**OBJECTIF 1**
Dans les entrées, de leur toute première ligne jusqu'à la ligne contenant « collector number: 1640 » comprise, remplacez « locality » par « lieu ». Redonnez ces lignes sans aucune autre modification.
**OBJECTIF 2**
Poursuivez le récit de l'excursion dans les pinadas de la Gascogne à partir de sa dernière phrase.

**EXTRAIT DE PAGE**
****

Actuellement les industries diverses que le produit du pin alimente
se sont sensiblement modifiées, les procédés en usage pour l'extraction
de la résine du pin se sont étendus et bien perfectionnés. Nous croyons
donc intéressant pour nos lecteurs, au moment on la question des reboisements
tient une si grande place dans les préoccupations agricoles, d'attirer
l'attention sur une industrie si peu connue, très curieuse, très pittoresque
et bien intéressante pour le touriste amateur. Et c'est en cette dernière
qualité que nous allons essayer de décrire la curieuse excursion que
nous avons entreprise dans les pinadas de la Gascogne.
II
Depuis un mois déjà je séjournais à Arcachon, la ville aux mollusques
célèbres.... Je m'ennuyais un peu de la monotonie des promenades dans
les forêts de pins, j'avais tout visité, tout parcouru, les parcs à huîtres
que j'avais étudiés, les environs immédiats que j'avais arpentés en
tous sens, à pied et à cheval, ses dunes de sable que j'avais grimpées
et descendues; tout me paraissait connu, et la monotonie, la tristesse
des bois de pins éternels, ne m'offraient plus le moindre attrait ;
les jolis genêts d'or que caressait le vent de la plage me laissaient
froid : je voulais, je cherchais du nouveau, de l'inconnu, et je n'en
trouvais pas. Un jour pourtant, j'allais flegmatiquement faire ma promenade
quotidienne aux environs de la ville d'hiver (c'était vers le milieu de
février) dans le bois de pins qui avoisine les dernières villas, quand
je fus surpris par la vue d'une longue procession de chenilles descendant
le long d'un pin sur une seule file continue. Cette procession en touchant
terre poursuivait philosophiquement son trajet ; puis les chenilles
s'arrêtaient à une vingtaine de mètres du pin et s'enroulaient en une
longue corde formant hélice, balançant de droite et de gauche leurs
tètes noires et leurs corps mouchetés de jaune et de noir. Un brave
homme de cantonnier, attiré non moins par mon ahurissement que par
son désir d'un brin de causette, flatté d'autre part de faire montre
de sa science locale, vint avec beaucoup de flegme me tirer de ma contemplation.
Il m'expliqua que ces chenilles provenaient de nids formés par des
larves, qui se réunissaient pour filer vers l'automne une demeure assez
volumineuse destinée à leur servir d'abri pendant la mauvaise saison.
Les nids étaient formés d'aiguilles de pins agglutinées, et suspendus
le plus souvent à l'extrémité des rameaux.
Cette chenille, appelée processionnaire, est un des ennemis les plus
redoutables du pin; sa voracité pour les jeunes aiguilles de l'arbre
amène parfois de grandes dévastations sur une étendue plus ou moins
considérable.
Au cours de son hivernage, la chenille subit plusieurs changements.

****

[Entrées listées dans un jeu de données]
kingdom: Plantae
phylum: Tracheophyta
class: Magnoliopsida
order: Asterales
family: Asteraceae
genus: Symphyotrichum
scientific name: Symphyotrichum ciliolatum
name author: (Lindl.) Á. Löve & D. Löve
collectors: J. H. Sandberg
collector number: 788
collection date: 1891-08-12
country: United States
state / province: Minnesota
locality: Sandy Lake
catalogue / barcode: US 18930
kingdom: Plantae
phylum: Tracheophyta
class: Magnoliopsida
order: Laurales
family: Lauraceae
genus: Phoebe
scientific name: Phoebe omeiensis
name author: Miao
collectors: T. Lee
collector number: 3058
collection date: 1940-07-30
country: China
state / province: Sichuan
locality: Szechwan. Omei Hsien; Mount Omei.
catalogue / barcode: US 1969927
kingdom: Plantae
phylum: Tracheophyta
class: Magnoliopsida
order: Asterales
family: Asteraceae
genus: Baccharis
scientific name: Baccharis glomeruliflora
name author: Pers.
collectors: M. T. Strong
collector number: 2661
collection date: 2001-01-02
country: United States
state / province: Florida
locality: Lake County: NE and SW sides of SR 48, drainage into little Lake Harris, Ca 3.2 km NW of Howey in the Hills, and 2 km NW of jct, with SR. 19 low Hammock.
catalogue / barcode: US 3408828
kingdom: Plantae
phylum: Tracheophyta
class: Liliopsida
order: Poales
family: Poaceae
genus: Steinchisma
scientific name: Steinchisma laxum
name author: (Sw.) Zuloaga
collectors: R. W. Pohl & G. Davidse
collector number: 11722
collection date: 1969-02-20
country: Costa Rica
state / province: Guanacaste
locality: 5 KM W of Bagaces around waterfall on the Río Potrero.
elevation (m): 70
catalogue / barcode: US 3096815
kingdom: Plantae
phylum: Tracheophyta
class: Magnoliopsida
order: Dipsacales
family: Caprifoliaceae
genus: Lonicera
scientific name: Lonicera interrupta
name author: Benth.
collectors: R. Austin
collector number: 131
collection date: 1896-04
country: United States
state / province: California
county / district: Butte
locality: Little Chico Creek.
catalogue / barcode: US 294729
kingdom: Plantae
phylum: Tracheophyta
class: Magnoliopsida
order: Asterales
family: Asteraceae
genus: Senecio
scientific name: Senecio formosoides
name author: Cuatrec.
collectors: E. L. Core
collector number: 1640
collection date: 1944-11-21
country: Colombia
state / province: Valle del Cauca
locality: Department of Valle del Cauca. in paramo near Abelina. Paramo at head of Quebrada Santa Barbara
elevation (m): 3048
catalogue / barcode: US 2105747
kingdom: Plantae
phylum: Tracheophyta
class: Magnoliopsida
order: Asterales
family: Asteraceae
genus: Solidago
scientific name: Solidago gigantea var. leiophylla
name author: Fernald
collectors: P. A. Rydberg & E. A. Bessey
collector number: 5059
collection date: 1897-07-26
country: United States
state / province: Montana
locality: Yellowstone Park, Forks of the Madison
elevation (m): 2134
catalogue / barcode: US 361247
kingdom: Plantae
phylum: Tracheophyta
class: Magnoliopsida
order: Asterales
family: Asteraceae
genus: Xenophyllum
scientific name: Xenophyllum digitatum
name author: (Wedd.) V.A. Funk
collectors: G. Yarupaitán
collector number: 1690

****

**RÉSULTAT ATTENDU 1**
kingdom: Plantae
phylum: Tracheophyta
class: Magnoliopsida
order: Asterales
family: Asteraceae
genus: Symphyotrichum
scientific name: Symphyotrichum ciliolatum
name author: (Lindl.) Á. Löve & D. Löve
collectors: J. H. Sandberg
collector number: 788
collection date: 1891-08-12
country: United States
state / province: Minnesota
lieu: Sandy Lake
catalogue / barcode: US 18930
kingdom: Plantae
phylum: Tracheophyta
class: Magnoliopsida
order: Laurales
family: Lauraceae
genus: Phoebe
scientific name: Phoebe omeiensis
name author: Miao
collectors: T. Lee
collector number: 3058
collection date: 1940-07-30
country: China
state / province: Sichuan
lieu: Szechwan. Omei Hsien; Mount Omei.
catalogue / barcode: US 1969927
kingdom: Plantae
phylum: Tracheophyta
class: Magnoliopsida
order: Asterales
family: Asteraceae
genus: Baccharis
scientific name: Baccharis glomeruliflora
name author: Pers.
collectors: M. T. Strong
collector number: 2661
collection date: 2001-01-02
country: United States
state / province: Florida
lieu: Lake County: NE and SW sides of SR 48, drainage into little Lake Harris, Ca 3.2 km NW of Howey in the Hills, and 2 km NW of jct, with SR. 19 low Hammock.
catalogue / barcode: US 3408828
kingdom: Plantae
phylum: Tracheophyta
class: Liliopsida
order: Poales
family: Poaceae
genus: Steinchisma
scientific name: Steinchisma laxum
name author: (Sw.) Zuloaga
collectors: R. W. Pohl & G. Davidse
collector number: 11722
collection date: 1969-02-20
country: Costa Rica
state / province: Guanacaste
lieu: 5 KM W of Bagaces around waterfall on the Río Potrero.
elevation (m): 70
catalogue / barcode: US 3096815
kingdom: Plantae
phylum: Tracheophyta
class: Magnoliopsida
order: Dipsacales
family: Caprifoliaceae
genus: Lonicera
scientific name: Lonicera interrupta
name author: Benth.
collectors: R. Austin
collector number: 131
collection date: 1896-04
country: United States
state / province: California
county / district: Butte
lieu: Little Chico Creek.
catalogue / barcode: US 294729
kingdom: Plantae
phylum: Tracheophyta
class: Magnoliopsida
order: Asterales
family: Asteraceae
genus: Senecio
scientific name: Senecio formosoides
name author: Cuatrec.
collectors: E. L. Core
collector number: 1640

**RÉSULTAT ATTENDU 2**
L'ancienne peau craque longitudinalement sur le dos du thorax, et la
larve quitte son revêtement en dégageant d'abord l'extrémité antérieure
de son corps. Les divers éléments constitutifs du tégument, poils,
revêtement des poils, restent adhérents à la dépouille et encombrent
l'intérieur du nid, ainsi que les matières excrémentielles.
Au printemps, fin février, mars, avril, a lieu cette descente processionnelle
si curieuse, et c'est avec ce moment précis que coïncide l'apparition
des accidents cutanés chez les habitants des forêts de pins.
On a souvent constaté une éruption sur le cou, les jambes et les mains
des personnes qui ont touché ces chenilles ou respiré la poussière
irritante qui s'échappe de l'effritement des nids. Les résiniers, dont
nous allons nous entretenir tout à l'heure, sont très exposés à cette
affection lorsque, pendant leur travail, ils courent pieds nus, et
piétinent sur ces processions.
" Mais où y en a-t-il, de ces résiniers? demandai-je.
- Comment! vous ne les avez pas vus?
Ma foi, j'avouai mon ignorance, expliquant ingénument à mon cantonnier
que j'en avais bien entendu parler, et que je m'étais même mis à leur
découverte, mais que les endroits où ils exerçaient m'étaient complètement
inconnus, et qu'en fin de compte il me paraissait que leurs travaux
ne devaient pas offrir plus d'intérêt que ceux du simple bûcheron.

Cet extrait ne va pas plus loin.